EXERCISE GOAL: Only lines holding "оборудование" are wanted; copy each of them from the records below.
*** PROVIDED ENTRIES ***
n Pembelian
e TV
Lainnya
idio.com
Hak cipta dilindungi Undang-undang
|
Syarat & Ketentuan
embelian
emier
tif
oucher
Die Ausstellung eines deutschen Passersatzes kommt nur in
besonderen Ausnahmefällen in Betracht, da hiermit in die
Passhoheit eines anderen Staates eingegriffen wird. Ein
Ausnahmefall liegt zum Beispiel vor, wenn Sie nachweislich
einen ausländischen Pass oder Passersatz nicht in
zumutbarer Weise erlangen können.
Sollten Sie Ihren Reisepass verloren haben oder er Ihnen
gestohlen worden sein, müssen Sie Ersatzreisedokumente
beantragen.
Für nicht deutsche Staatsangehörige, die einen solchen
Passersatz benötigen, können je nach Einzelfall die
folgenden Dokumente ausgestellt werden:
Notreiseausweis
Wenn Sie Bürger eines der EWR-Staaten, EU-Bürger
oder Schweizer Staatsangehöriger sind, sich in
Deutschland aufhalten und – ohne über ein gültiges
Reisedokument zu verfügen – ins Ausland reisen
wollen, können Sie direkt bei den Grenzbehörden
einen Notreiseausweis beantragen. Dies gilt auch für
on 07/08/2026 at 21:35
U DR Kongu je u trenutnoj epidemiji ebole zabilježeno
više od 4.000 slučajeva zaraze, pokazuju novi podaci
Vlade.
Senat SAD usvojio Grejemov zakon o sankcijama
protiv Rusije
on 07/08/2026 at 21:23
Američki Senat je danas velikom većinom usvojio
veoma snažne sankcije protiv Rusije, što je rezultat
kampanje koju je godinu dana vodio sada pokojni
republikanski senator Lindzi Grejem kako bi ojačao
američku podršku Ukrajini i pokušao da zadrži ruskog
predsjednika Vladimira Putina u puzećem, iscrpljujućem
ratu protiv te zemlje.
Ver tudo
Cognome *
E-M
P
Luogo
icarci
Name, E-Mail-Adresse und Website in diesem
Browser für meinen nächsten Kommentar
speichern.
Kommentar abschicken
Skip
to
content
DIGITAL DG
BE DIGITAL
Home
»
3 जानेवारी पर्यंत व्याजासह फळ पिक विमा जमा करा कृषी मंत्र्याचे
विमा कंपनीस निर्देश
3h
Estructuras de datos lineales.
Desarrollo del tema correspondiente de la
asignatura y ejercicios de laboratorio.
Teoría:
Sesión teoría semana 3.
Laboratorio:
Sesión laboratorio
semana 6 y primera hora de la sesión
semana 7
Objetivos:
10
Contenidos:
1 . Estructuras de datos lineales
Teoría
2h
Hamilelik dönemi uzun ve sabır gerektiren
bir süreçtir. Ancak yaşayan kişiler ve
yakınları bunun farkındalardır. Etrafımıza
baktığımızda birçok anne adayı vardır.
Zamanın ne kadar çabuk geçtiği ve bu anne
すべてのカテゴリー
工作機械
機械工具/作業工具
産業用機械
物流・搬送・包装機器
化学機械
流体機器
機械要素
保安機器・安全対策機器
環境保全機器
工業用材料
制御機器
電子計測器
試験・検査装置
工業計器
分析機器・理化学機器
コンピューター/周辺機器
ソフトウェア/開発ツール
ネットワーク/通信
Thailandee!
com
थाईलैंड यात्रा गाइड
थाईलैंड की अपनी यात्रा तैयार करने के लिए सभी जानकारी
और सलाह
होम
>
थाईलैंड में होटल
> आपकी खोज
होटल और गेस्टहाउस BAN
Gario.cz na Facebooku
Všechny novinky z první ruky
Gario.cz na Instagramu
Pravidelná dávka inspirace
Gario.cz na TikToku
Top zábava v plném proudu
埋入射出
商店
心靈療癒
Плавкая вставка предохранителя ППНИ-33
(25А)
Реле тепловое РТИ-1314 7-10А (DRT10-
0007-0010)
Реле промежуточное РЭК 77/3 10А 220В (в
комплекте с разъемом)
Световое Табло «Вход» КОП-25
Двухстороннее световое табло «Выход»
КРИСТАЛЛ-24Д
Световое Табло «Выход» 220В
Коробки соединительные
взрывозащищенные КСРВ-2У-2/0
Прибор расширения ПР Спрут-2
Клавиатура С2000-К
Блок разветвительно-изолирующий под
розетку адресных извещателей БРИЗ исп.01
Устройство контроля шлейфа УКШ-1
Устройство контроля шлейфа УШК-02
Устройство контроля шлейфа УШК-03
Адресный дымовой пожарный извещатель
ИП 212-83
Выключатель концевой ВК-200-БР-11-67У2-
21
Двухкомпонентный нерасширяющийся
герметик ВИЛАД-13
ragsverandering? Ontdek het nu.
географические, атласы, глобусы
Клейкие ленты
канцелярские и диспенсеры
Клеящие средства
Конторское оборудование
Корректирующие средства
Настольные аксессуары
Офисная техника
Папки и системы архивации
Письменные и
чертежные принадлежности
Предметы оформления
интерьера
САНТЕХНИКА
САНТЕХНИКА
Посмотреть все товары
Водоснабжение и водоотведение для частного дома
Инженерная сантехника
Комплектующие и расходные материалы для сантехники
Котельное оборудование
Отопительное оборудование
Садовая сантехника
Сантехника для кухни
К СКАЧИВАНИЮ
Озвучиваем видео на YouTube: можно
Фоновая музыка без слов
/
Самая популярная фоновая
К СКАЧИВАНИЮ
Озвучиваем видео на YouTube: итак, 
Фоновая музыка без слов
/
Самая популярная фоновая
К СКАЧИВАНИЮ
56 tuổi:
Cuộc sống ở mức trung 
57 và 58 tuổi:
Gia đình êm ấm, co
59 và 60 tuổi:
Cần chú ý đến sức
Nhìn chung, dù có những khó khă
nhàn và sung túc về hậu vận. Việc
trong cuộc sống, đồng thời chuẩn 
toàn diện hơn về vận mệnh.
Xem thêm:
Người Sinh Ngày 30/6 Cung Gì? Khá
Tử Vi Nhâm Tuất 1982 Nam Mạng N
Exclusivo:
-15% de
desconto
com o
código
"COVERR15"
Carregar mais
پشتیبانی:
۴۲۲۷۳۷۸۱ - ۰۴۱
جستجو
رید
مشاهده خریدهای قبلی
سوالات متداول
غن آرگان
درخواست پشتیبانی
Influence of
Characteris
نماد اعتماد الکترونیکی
*** End of PROVIDED ENTRIES ***
THE ANSWER:
Конторское оборудование
Котельное оборудование
Отопительное оборудование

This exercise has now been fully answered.